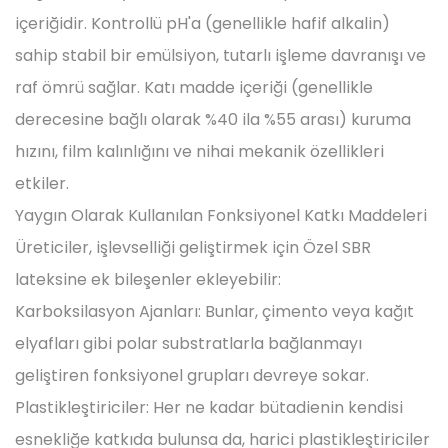
içeriğidir. Kontrollü pH'a (genellikle hafif alkalin)
sahip stabil bir emülsiyon, tutarlı işleme davranışı ve
raf ömrü sağlar. Katı madde içeriği (genellikle
derecesine bağlı olarak %40 ila %55 arası) kuruma
hızını, film kalınlığını ve nihai mekanik özellikleri
etkiler.
Yaygın Olarak Kullanılan Fonksiyonel Katkı Maddeleri
Üreticiler, işlevselliği geliştirmek için Özel SBR
lateksine ek bileşenler ekleyebilir:
Karboksilasyon Ajanları: Bunlar, çimento veya kağıt
elyafları gibi polar substratlarla bağlanmayı
geliştiren fonksiyonel grupları devreye sokar.
Plastikleştiriciler: Her ne kadar bütadienin kendisi
esnekliğe katkıda bulunsa da, harici plastikleştiriciler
-=-=-
### PROBLEM TO SOLVE
Nothing but the lines from the first line of the records above to the line with "Karboksilasyon Ajanları: Bunlar, çimento", inclusive, should be transcribed exactly, and the pictures must be left out.

### SOLUTION FOR THIS TASK
içeriğidir. Kontrollü pH'a (genellikle hafif alkalin)
sahip stabil bir emülsiyon, tutarlı işleme davranışı ve
raf ömrü sağlar. Katı madde içeriği (genellikle
derecesine bağlı olarak %40 ila %55 arası) kuruma
hızını, film kalınlığını ve nihai mekanik özellikleri
etkiler.
Yaygın Olarak Kullanılan Fonksiyonel Katkı Maddeleri
Üreticiler, işlevselliği geliştirmek için Özel SBR
lateksine ek bileşenler ekleyebilir:
Karboksilasyon Ajanları: Bunlar, çimento veya kağıt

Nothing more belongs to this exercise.